How Long Should Nancy Invest to Save $5000?

[mcbates]

i am having problems figuring out how to find the answer to this problem:

nancy wants to invest $4000 in saving certificates that bear an interest rate of 9.75% per yr, compound semiannually. how long a time period should she choose inorder to save an amt of $5000?

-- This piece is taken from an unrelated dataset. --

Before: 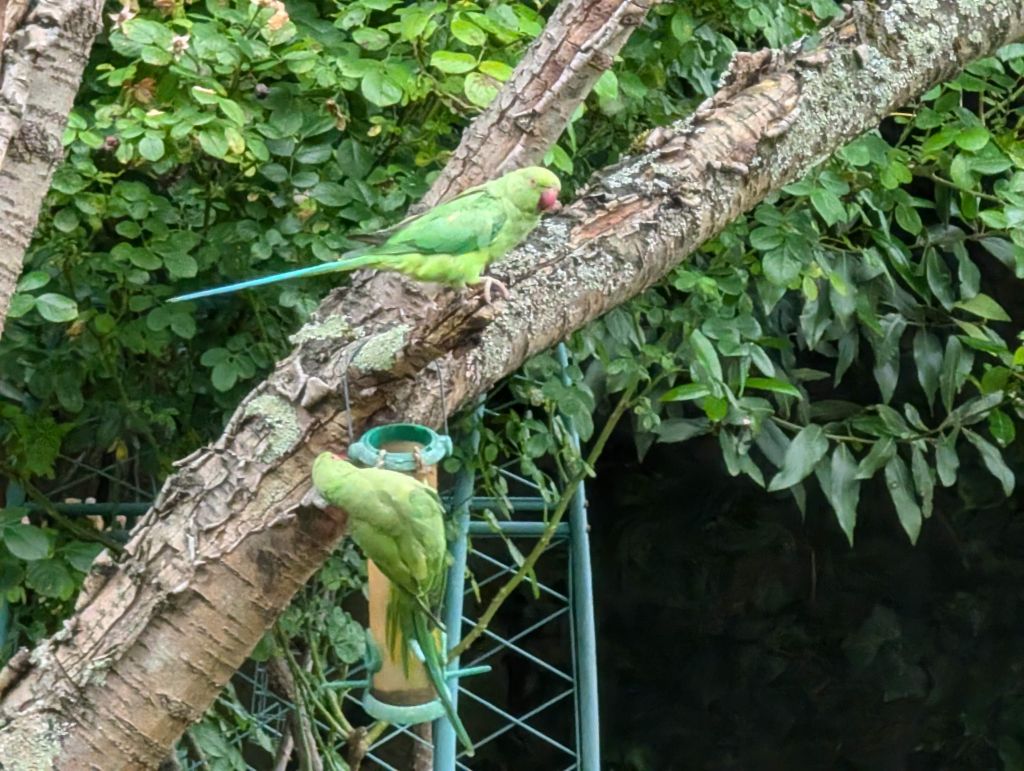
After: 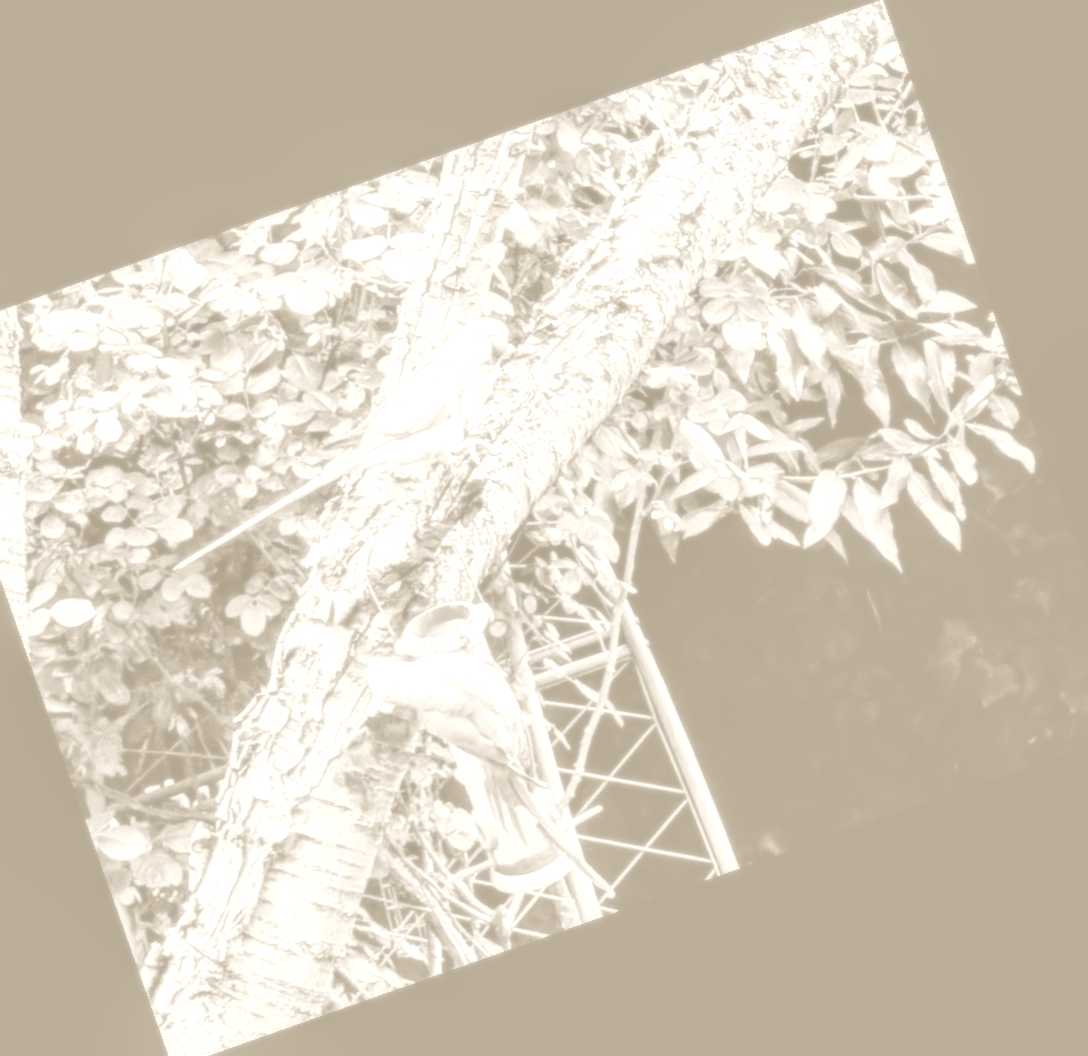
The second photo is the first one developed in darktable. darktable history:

the answer is approximately 2.3 yrs. i am not sure how to get this answer. pleasssseee help!

 

[TD]

What have you tried?
Do you know how to set up the equation somewhat?

 

[mcbates]

i think you use the equation Ao(1+r/n)^nt: i think this one is it.
or Ao e^rt (growth)

 

[TD]

Well, we have 4000 at the start and it increased by 9.75 percent, which we can express by multiplying with 1.0975, this for each year. We also know what we want to end up with, so we get the equation: 4000 \cdot 1.0975^n = 5000

Here, n is the number of years. Now, could you solve it?

 

[mcbates]

how does that end up being 2.3 years

 

[Päällikkö]

how does that end up being 2.3 years

n = \frac{ln(\frac{5000}{4000})}{ln(1,0975)}

 

[TD]

Indeed, and that's approximately 2.39 (so I'd say 2.4 when rounding...)
Since the interest comes semianually, to get (at least) the 5000 you have to wait 2.5 years.

 

[mcbates]

where did you get 1.0975 from?

 

[TD]

Didn't you read post #4? I already included the equation for you

 

[mcbates]

okayyyy! Thanks!

 

[TD]

No problem

But since you didn't set it up yourself, I hope you do understand it?
If not, don't hesitate to ask for further details!

 

[mcbates]

the only reason i was wondering was because if you set it up in the equation i gave you it would be (1+9.75/2)^2T,,,i think

 

[TD]

Well I don't fully understand that one, where did you get the "2" for n?

 

[mcbates]

because the rate of interest in compounded semiannually

 

[TD]

Then, I think, the equation should be:

4000\left( {1 + \frac{{0.0975}}<br /> {2}} \right)^{2t} = 5000

That gives approx 2.34

I assume this is correct, because in my earlier equation we didn't use the fact that the interest was semianually.